Earlier this week, the Supreme Court heard oral argument in Liu v. SEC.
As highlighted in this prior post, the question presented is “whether the Securities and Exchange Commission may seek and obtain disgorgement from a court as ‘equitable relief’ for a securities law violation even though this Court has determined that such disgorgement is a penalty.”
As previously noted, even though Liu is not an FCPA matter the question presented in FCPA relevant given the prominence of disgorgement in SEC corporate FCPA enforcement actions.
Indeed, the Foreign Corrupt Practices Act was mentioned several times during oral argument.
The Supreme Court has never heard an FCPA case in the 40+ year history of the law and likely never will so long as the DOJ and SEC continue to enforce the FCPA consistent with current trends. (See here for more).
Thus, mere mention of the FCPA at the Supreme Court is something to take note of (at least on a website devoted to the FCPA).
During oral argument, various Justices appeared interested in whether the SEC actually returns disgorgement amounts paid in an enforcement action back to investors or whether the money simply goes into the U.S. Treasury.
Chief Justice Roberts generally asked “how hard” is it for the SEC to return money to investors and stated “I would assume that investors should be pretty easy to find if there’s money available.” Counsel for Liu responded:
“I guess what I would say, Your Honor, is that the — the — in many cases that they currently use the power, they don’t even believe that it’s appropriate to return the money to investors. And I would point to the Foreign Corrupt Practices Act cases as the biggest example of that.”
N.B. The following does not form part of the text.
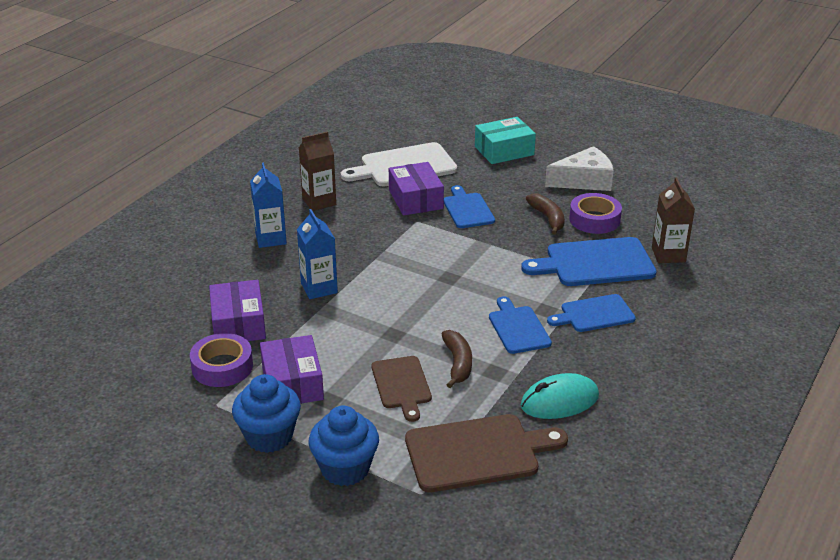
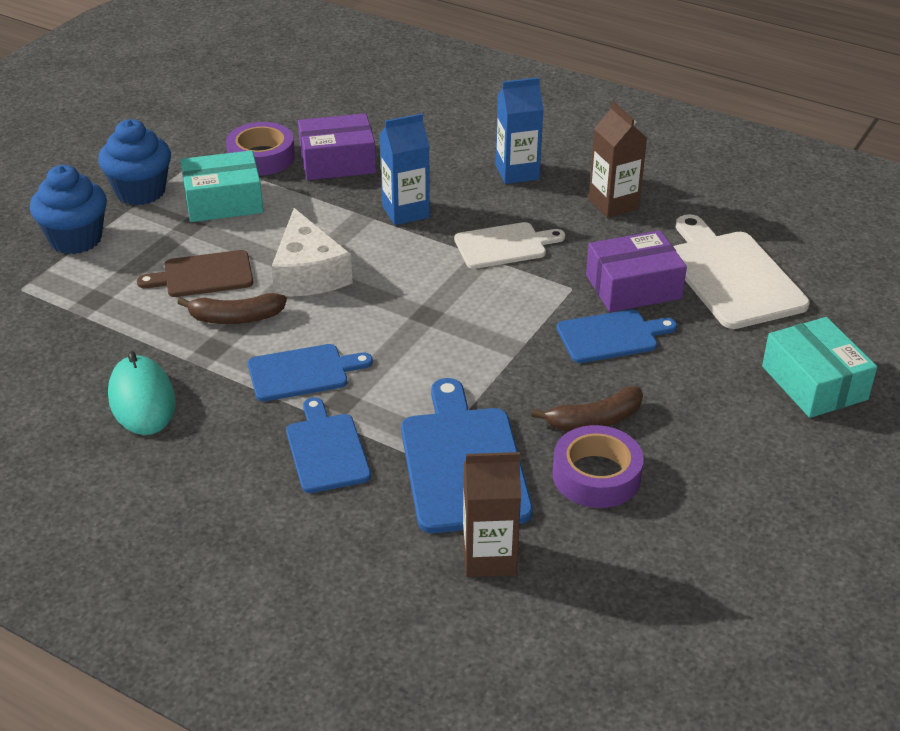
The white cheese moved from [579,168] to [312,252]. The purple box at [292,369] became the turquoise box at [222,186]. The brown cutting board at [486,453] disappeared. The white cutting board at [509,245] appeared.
During his opening statement, Deputy Solicitor General Malcolm Stewart addressed the issue of how disgorgement is calculated and stated:
“In Foreign Corrupt Practices cases — Act cases, the wrong is that the defendant company has obtained a contract by paying a bribe to the public official, and the SEC would say, in those cases, the proper measure of disgorgement is net profits earned on the contract.”
Justice Sotomayor asked Stewart for the SEC’s position “with respect to that broader question of who gets the money? Why is it the Treasury? It’s not the SEC getting the money. […] [I]f the Treasury is getting it, we don’t really know if it’s being used to help investors.
Stewart responded in pertinent part:
“… [A]s an empirical matter, the SEC tries to return the money to investors when it can, and we’re largely successful in doing that. Now there is a category of cases like the FCPA cases, the Foreign Corrupt Practices Act cases, where sometimes we do get big judgments. They’re not returned to investors because there really is no obvious universe of individual victims from an FCPA violation — an FCPA violation. But, in cases where individual victims can be located and the money can be distributed, it’s our general practice to do so.”
Several prior posts (see here and here for example) have addressed alleged victims in FCPA violations including as relevant to the question of where settlement money should go.
Thus the Deputy Solicitor General’s statement in the Supreme Court that “there really is no obvious universe of individual victims from an FCPA violation” is a notable statement.